= Source document =

'''

Deciphering song lyrics is not one of them.
I mean, I love music. Music is my go to escape, because a really good song just speaks to my heart and makes me feel the exact sentiment as the artist. Music is totally the soundtrack to my life... You know?
I'm sure that this love comes from them many generations of musicians that I come from. And although I don't exactly play anything myself (although I'm working on it) I've spent most of my life losing myself in the rhythm and movement of a song while dancing.
To risk getting all "Music of the heart" on you (even though I would still die if Nsync showed up with or without Gloria Estfan) I love music.
And even though I can barely carry a tune (that barely comes from the 3 years that I stood short soprano in the Fairbrook Elementary Choir ) I still tend to sing songs at obnoxiously loud levels in front of any willing listeners. Which would be great if I were A. a good singer and B. if I could actually get song lyrics right.
I'm not sure if it's my hearing or just my general state of not really paying attention, but I have a list. a list of mistaken lyrics that over the years I have thought were correct only to find out later that I was sadly mistaken.
Here are a few of my idiotic song versions that I could have sworn were correct.

'''

= Stated problem =
Can you write the next part of the post about misheard song lyrics, picking up right after its final sentence? The entries that come next are separate from the post about misheard song lyrics.

= Information provided =
'''

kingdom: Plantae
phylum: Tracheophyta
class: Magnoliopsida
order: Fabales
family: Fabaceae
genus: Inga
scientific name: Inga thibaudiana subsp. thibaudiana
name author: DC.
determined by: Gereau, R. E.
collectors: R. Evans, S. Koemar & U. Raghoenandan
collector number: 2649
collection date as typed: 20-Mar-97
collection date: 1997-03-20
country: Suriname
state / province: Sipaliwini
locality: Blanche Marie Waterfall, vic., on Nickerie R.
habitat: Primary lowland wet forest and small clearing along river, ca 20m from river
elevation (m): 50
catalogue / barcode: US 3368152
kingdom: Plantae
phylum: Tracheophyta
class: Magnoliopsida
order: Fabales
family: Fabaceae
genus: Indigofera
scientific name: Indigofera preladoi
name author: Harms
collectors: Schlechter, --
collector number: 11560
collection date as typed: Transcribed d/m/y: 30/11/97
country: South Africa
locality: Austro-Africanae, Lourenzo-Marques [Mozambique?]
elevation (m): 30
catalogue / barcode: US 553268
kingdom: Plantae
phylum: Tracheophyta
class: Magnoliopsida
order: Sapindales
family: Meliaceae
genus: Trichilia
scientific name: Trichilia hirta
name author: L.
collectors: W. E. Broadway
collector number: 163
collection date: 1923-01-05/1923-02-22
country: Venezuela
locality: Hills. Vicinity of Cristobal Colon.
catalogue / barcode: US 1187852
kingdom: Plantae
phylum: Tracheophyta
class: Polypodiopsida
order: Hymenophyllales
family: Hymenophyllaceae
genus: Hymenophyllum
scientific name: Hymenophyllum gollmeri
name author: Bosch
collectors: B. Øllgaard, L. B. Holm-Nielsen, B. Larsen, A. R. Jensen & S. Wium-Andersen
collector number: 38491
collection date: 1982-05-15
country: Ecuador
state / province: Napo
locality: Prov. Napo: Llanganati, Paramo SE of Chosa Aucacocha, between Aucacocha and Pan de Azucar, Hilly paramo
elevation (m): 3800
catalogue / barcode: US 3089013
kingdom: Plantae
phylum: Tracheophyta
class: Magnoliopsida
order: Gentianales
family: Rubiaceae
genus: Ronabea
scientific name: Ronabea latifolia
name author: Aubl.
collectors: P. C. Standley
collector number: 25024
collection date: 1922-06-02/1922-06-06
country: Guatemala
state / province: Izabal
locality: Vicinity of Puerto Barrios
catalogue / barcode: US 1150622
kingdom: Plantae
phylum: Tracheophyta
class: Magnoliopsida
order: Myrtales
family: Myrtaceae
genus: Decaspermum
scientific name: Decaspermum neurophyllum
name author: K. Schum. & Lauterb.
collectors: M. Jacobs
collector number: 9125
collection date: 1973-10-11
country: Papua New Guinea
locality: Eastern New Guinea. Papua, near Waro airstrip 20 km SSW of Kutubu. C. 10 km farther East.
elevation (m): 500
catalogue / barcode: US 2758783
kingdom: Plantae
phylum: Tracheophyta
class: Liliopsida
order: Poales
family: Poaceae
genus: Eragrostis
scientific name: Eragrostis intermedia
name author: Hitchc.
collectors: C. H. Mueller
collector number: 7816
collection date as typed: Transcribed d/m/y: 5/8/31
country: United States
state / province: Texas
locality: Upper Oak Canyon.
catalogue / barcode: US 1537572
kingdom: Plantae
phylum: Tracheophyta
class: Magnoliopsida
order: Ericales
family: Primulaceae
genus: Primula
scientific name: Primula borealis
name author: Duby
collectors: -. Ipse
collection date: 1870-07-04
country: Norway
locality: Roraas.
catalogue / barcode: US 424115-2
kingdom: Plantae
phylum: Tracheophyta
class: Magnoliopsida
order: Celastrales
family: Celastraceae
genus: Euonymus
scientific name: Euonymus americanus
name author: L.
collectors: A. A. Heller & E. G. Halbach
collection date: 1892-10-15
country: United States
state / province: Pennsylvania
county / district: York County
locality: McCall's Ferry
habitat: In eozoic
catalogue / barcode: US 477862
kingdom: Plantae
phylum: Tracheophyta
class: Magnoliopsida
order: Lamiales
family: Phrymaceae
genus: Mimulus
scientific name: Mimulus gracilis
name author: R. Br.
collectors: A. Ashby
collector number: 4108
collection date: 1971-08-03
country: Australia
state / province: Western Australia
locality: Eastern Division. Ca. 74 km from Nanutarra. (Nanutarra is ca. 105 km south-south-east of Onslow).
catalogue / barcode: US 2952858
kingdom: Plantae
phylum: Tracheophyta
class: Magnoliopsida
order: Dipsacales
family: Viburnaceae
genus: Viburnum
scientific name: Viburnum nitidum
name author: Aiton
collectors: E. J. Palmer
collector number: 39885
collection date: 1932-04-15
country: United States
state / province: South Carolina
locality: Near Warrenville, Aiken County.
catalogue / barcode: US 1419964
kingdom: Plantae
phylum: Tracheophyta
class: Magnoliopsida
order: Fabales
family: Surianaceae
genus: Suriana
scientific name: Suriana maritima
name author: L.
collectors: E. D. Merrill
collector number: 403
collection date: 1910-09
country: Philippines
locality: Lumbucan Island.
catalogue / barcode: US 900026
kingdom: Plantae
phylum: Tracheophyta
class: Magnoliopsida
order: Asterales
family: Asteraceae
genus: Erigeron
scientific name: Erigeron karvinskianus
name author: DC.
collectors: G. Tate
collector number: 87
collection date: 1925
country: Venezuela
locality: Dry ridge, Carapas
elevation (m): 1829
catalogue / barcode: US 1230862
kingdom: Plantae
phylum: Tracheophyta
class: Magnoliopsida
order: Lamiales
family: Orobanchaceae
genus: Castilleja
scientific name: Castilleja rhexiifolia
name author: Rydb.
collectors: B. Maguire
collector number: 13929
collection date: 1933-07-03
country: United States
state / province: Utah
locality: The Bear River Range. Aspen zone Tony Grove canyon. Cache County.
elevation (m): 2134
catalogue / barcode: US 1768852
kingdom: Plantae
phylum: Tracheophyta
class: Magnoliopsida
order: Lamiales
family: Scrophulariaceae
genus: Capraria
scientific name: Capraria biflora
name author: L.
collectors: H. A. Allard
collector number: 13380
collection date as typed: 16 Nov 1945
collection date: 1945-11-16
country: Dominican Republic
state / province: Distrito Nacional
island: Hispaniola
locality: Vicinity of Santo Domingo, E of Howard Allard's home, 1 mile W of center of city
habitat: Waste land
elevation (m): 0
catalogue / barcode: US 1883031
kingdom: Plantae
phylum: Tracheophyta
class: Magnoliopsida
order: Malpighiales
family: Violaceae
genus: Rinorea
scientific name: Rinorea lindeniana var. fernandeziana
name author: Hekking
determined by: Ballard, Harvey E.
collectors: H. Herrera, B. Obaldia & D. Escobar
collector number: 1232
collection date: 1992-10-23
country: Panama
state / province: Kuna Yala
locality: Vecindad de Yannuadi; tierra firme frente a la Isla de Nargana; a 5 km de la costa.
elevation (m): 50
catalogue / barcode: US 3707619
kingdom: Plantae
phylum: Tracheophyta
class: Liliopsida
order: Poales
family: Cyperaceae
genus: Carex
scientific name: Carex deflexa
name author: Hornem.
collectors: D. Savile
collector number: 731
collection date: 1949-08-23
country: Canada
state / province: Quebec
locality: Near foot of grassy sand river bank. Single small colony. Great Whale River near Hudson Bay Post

'''

= Answer below =
Bon Jovi "You give love a Bad Name" I thought the lyrics were "You give love a Band-Aid". This happened when I was little and in my defense, at the time, everything and I mean everything could be fixed with a Band Aid.
Destiny's Child "Say my Name" I thought that the song was called "Lemonade, Lemonade". This one I completely blame on AOL instant messenger The first time I heard it, I was pre-occupied with an AIM group chat with my 8th grade best friends arguing over who would marry Justin Timberlake. Clearly there were much more important things to be thinking about than actually listening to the music. Side note, obviously I did not win that argument, even though JT married a Jessica, it wasn't me. Just to set the record straight.
Mary Wells "My guy" this one is a little gross, but the actual lyric is "My opinion is he's the cream of the crop" and I thought it was "My opinion is he's the cream of the crotch". I don't actually remember this, but it happened during my potty training years which explains the mix up pretty well. Needless to say my mom was super embarrassed hearing her little princess sing about such nonsense.
Most recently I've been singing (well yelling) the Caillou theme song incorrectly. The actual lyric "I'm just a kid who's four" had been Jess-afide to "I'm just a kid who's poor" which in my mind was a great lyric, I was all like "yay Cailliou way to be self aware but still happy" and in explaining this theory to my husband, I was laughed at and corrected. Oops. Turns out Cailliou is more financially secure than I had once thought. Probably better off anyway that PBS didn't bring socio-economic status into the equation after all.
These are just a taste of my mistaken lyric syndrome, and trust me there's more, but I'll have to save them for another day. Really there aren't enough hours in the day for me to list my stupidity in list form. Another day. Another day.
Moral of the story is that songs should beware because you never know which tune will be the victim of my butchering of lyrics.
Until then fire up your AIM and enjoy some "Lemonade, Lemonade"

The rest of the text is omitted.